The legal right to choose has been under assault from the radical right for a number of years and has escalated dramatically since the Trump inauguration and the appointment of Gorsuch and Kavanaugh to the Supreme Court.  Statistics from the Guttmacher Institute (https://www.guttmacher.org/fact-sheet/induced-abortion-united-states) show that:

  • 13.5 percent of pregnancies end in voluntary abortions and approximately 862,320 abortions were performed in 2017, down 7% from 926,190 in 2014.  This is the lowest rate ever observed in the United States; in 1973, the year abortion became legal, the rate was 16.3%.

  • As of September 1, 2019, 29 states are considered hostile toward abortion­­ rights, 14 states are considered supportive and seven states are somewhere in between.

  • In 2019, 58% of U.S. women of reproductive age (nearly 40 million women) lived in states that were considered hostile to abortion rights.

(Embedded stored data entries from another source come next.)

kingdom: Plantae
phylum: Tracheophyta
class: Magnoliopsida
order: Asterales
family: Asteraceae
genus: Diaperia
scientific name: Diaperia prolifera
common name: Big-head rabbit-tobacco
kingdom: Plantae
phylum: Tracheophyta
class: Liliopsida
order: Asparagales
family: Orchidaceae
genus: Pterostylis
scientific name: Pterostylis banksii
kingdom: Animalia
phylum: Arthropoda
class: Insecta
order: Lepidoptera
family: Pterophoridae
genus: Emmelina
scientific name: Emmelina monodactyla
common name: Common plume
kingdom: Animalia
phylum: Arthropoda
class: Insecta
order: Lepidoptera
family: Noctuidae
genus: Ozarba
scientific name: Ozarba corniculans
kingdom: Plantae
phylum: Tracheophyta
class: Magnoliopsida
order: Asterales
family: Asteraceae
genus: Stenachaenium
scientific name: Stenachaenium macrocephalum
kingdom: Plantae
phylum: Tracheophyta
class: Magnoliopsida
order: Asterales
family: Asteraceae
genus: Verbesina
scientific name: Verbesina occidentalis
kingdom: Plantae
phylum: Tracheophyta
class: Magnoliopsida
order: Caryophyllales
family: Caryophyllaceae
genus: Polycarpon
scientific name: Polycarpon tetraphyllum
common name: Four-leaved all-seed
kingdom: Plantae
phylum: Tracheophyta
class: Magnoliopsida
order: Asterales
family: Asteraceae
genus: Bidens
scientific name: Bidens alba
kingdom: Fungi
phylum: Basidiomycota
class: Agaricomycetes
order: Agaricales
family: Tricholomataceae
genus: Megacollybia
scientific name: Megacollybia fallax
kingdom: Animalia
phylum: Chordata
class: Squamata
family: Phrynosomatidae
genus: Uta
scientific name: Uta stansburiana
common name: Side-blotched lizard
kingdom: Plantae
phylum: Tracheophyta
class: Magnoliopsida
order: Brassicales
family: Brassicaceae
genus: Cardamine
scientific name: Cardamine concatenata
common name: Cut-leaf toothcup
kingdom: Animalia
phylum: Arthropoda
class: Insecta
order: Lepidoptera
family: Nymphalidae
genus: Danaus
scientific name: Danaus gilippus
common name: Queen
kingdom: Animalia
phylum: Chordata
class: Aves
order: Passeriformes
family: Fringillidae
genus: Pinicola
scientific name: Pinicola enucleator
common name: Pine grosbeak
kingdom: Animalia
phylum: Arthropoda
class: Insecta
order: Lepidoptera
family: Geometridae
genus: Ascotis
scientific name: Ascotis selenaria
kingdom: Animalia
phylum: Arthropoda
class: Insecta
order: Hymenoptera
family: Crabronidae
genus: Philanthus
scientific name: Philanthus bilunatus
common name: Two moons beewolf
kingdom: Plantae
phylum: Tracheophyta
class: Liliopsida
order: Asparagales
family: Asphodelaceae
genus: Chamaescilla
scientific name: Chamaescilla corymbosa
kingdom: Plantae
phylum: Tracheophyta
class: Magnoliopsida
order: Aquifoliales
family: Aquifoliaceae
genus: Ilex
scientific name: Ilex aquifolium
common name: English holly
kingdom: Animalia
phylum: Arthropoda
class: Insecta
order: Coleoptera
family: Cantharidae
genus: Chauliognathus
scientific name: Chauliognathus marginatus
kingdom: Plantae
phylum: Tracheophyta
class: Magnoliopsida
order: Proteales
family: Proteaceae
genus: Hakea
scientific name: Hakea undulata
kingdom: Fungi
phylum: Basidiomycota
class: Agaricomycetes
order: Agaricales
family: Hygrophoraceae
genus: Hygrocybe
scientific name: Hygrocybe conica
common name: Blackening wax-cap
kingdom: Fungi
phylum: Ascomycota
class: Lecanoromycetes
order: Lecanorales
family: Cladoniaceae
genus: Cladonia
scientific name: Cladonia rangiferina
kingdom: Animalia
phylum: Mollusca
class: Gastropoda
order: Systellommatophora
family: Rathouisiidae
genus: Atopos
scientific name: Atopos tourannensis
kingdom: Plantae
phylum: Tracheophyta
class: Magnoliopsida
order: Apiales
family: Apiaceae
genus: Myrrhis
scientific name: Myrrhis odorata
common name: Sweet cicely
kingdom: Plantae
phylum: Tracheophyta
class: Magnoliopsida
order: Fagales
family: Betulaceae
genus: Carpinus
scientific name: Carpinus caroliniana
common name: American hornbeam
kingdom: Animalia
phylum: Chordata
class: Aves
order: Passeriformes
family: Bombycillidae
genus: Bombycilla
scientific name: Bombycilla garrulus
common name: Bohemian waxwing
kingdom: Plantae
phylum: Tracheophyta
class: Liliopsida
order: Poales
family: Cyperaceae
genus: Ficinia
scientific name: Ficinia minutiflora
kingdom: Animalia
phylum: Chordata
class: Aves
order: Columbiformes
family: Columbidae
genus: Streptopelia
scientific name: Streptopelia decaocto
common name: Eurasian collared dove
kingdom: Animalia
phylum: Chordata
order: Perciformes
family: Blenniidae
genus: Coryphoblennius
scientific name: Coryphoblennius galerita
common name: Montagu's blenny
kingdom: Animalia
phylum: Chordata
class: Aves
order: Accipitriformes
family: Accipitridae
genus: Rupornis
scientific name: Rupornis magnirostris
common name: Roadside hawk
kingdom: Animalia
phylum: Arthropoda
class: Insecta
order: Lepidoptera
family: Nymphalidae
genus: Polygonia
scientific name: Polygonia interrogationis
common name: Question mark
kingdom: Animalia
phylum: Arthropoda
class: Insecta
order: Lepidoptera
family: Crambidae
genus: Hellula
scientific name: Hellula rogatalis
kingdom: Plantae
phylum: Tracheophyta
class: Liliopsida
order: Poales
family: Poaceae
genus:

In contrast, 24 million women of reproductive age (35% of the total) live in states that were supportive of abortion rights.

  • The Supreme Court has agreed to hear in this term the Louisiana case that requires all abortion providers to have admitting privileges at a hospital within 30 miles.  A remarkably similar Texas law was struck down three years ago when Justice Kennedy was still on the bench.  The fact that the Court is willing to re-litigate this case is ominous for abortion access in states hostile to abortion rights. 

  • Right-leaning legislators and so called pro-life advocacy groups continue to harass abortion providers and misrepresent the facts on abortion, yet the majority of the American public still believes that abortion should be legal in all or most cases.

  • Planned Parenthood was forced to withdraw from all federal funding for its comprehensive women’s healthcare program and declined the Trump administration ultimatum that they cease all abortion care and referral services.

 

LCI supports candidates for office who support a women’s right to choose and have a platform to address the assault on abortion rights, including the appointment of judges and justices who support the right to choose, and a plan to address legislative challenges to abortion rights in states hostile to the legal right to choose.